Locate each line in the listing below that contains the string "para", and copy those lines out in full.

■ **EXERCISE DATA**:
···

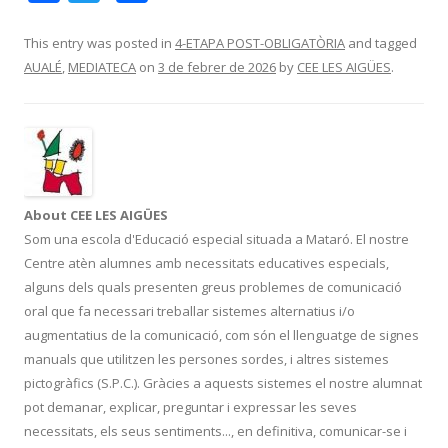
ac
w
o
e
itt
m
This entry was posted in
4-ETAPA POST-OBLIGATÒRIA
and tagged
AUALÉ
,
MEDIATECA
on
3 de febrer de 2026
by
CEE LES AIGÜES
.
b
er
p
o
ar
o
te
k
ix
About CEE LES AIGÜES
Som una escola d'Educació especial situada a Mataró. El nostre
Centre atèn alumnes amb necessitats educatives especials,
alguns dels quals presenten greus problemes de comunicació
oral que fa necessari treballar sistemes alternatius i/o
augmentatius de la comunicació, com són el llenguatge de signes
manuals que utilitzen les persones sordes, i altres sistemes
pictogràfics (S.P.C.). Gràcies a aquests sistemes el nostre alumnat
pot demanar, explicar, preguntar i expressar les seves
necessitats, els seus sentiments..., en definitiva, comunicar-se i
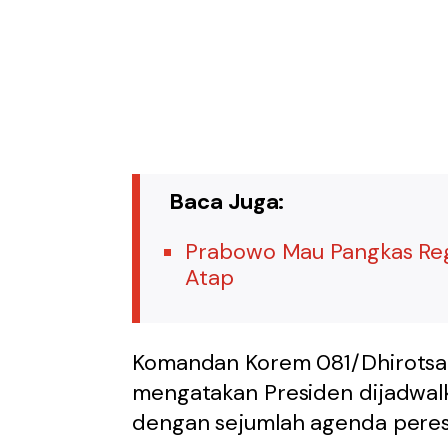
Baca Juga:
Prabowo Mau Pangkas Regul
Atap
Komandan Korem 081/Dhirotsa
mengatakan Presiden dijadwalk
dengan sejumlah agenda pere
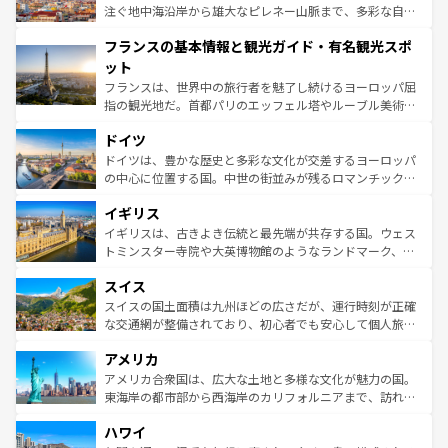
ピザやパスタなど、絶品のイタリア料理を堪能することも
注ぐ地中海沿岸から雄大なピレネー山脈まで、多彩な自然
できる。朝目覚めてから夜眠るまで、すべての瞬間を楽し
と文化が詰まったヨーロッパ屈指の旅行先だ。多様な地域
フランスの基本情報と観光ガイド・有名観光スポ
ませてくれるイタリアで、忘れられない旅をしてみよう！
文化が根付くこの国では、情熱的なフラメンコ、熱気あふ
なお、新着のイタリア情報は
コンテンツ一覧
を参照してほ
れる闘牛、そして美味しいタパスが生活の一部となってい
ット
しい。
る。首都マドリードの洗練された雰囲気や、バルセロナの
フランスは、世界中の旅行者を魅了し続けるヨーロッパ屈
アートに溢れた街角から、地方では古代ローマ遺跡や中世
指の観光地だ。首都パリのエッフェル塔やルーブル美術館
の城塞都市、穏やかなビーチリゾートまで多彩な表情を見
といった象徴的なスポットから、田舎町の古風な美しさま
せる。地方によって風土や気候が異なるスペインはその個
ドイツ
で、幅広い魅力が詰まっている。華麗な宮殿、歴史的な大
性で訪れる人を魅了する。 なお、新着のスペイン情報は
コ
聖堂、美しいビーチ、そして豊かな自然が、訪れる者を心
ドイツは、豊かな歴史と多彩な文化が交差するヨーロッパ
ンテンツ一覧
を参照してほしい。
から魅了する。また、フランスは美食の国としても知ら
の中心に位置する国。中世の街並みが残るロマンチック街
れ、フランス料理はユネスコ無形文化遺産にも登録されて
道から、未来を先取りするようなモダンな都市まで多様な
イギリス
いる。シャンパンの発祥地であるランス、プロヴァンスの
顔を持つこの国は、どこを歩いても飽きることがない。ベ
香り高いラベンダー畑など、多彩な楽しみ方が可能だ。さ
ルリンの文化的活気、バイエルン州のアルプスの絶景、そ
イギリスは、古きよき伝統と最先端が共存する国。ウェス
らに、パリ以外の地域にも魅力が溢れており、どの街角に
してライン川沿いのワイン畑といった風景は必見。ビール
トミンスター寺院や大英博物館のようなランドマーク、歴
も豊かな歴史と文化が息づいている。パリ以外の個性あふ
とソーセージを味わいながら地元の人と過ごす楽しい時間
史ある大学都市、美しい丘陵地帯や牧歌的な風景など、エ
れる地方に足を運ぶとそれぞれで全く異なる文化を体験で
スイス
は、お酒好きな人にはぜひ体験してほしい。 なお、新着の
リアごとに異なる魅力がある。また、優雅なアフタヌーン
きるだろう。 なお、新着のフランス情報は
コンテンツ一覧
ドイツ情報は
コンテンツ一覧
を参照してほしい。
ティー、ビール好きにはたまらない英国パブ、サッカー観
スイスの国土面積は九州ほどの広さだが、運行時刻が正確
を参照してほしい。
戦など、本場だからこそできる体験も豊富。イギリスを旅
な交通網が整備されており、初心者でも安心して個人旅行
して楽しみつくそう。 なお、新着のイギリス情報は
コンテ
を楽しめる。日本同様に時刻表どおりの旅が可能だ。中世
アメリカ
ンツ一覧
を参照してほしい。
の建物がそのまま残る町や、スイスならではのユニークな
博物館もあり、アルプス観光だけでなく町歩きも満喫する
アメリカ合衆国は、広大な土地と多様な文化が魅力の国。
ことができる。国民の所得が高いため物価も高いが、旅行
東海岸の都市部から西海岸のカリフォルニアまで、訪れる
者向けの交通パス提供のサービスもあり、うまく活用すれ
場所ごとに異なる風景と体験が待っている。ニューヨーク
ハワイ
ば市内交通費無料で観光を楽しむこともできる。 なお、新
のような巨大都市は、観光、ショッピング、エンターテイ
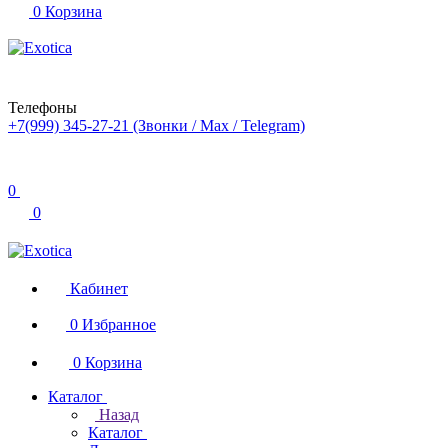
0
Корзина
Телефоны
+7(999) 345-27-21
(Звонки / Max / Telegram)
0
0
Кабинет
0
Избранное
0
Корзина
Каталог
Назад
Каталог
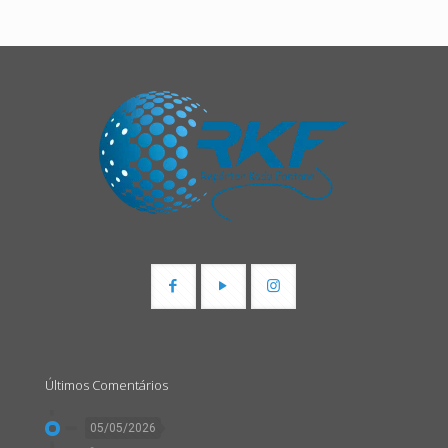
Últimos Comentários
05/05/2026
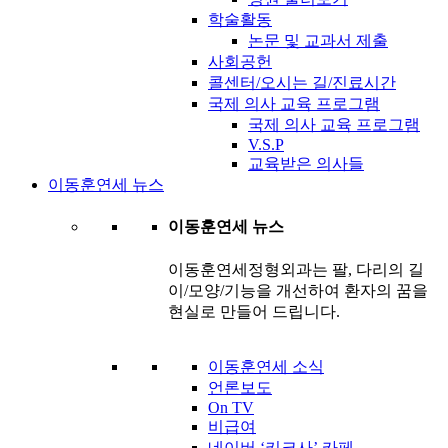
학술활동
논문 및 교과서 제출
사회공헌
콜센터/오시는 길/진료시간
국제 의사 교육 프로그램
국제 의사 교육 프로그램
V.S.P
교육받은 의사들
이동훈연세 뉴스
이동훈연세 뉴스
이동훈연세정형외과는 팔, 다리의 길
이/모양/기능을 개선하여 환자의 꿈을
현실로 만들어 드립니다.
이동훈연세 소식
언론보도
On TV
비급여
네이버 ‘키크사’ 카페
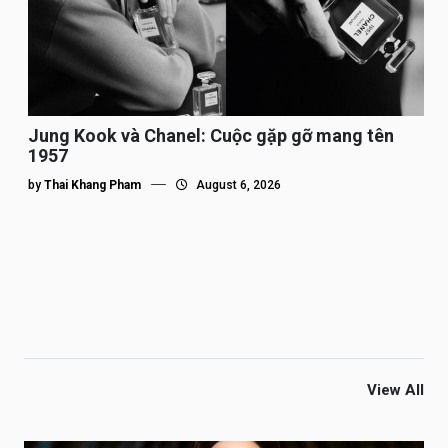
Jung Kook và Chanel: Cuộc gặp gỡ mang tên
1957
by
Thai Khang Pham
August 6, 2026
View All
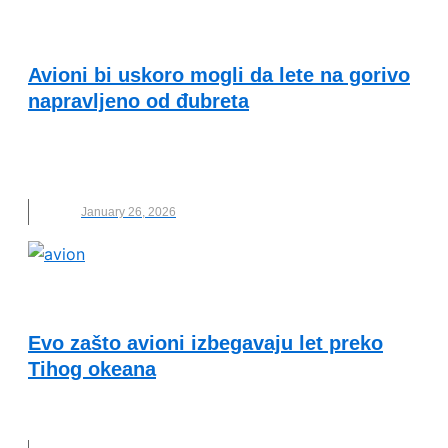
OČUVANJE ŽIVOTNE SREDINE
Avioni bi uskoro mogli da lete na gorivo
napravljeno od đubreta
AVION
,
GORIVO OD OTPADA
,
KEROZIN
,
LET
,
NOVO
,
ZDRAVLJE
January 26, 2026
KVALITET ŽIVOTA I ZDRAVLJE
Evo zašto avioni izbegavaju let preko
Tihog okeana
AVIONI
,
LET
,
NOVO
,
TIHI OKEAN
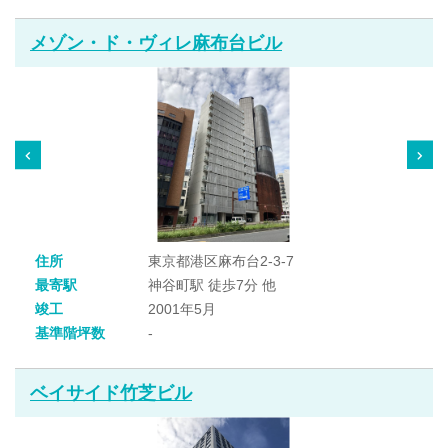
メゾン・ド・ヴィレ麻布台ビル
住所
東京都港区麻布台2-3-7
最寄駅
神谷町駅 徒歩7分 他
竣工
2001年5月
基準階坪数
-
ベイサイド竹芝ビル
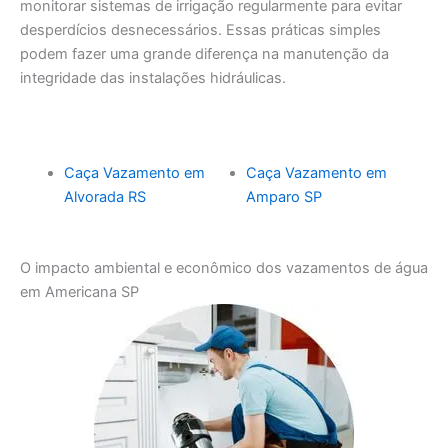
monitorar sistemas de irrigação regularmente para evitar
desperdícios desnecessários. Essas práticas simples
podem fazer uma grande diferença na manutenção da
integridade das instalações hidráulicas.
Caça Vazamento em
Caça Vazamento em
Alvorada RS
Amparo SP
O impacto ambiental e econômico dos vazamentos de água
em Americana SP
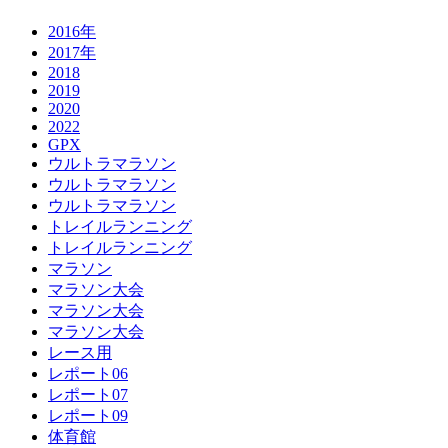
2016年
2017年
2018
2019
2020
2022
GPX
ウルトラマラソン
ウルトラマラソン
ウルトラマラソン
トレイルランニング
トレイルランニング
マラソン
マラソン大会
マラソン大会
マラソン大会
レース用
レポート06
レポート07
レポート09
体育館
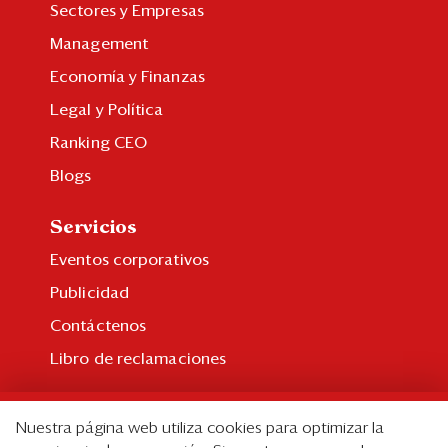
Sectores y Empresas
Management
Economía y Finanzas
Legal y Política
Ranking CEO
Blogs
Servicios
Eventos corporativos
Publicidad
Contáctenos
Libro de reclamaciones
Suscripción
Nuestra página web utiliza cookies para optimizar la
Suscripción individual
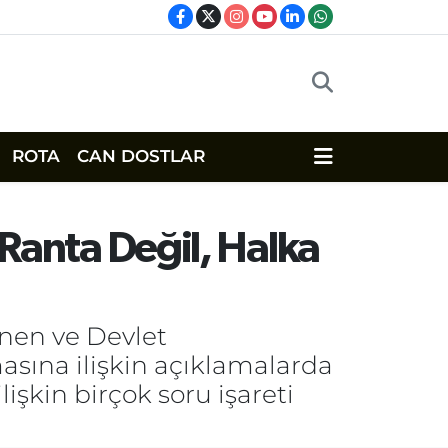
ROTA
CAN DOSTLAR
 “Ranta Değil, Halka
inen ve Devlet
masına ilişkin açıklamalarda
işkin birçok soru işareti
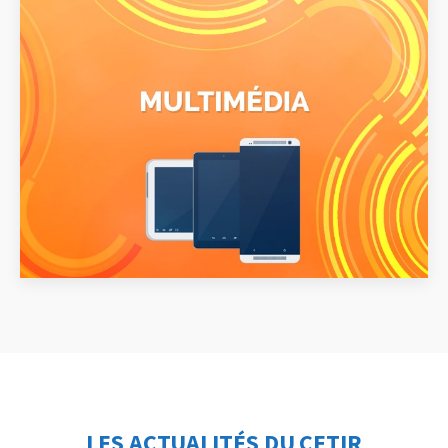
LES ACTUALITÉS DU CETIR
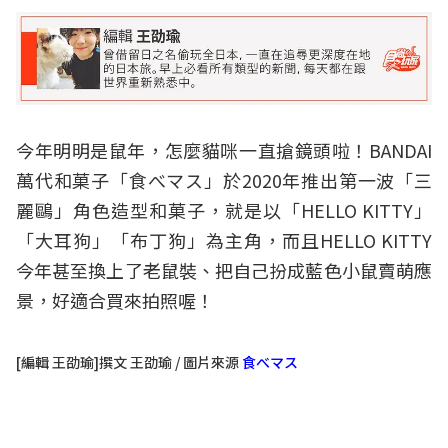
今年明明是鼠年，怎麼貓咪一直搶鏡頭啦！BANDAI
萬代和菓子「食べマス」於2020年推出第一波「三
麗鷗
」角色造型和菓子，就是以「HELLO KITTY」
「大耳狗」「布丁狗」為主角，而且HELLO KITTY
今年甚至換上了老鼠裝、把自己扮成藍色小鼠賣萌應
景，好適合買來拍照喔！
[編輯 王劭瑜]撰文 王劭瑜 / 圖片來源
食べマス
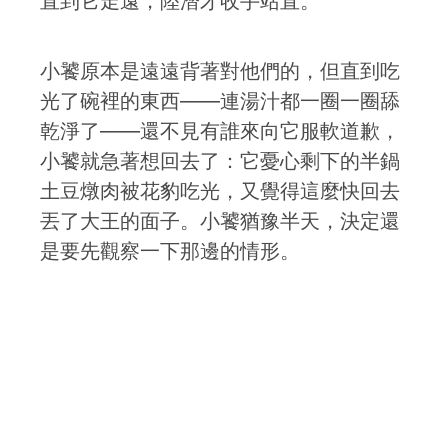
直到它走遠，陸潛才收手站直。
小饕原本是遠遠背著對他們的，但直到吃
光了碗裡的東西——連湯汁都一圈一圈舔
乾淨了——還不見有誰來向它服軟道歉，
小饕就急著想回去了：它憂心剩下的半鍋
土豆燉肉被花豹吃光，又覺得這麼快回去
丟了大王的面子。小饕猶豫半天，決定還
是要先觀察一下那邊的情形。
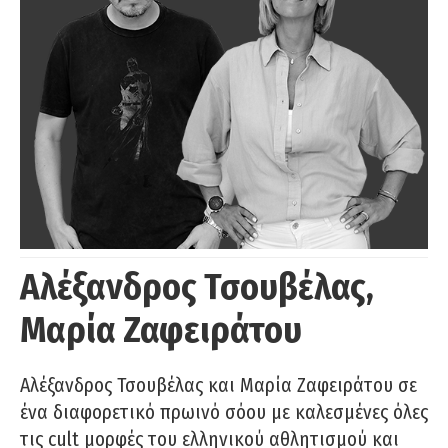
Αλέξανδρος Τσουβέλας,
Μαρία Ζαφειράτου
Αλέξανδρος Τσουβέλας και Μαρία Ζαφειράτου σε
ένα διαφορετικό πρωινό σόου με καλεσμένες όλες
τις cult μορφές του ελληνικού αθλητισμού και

···

■ **SOLUTION TO THIS TASK**:
monitorar sistemas de irrigação regularmente para evitar
Nuestra página web utiliza cookies para optimizar la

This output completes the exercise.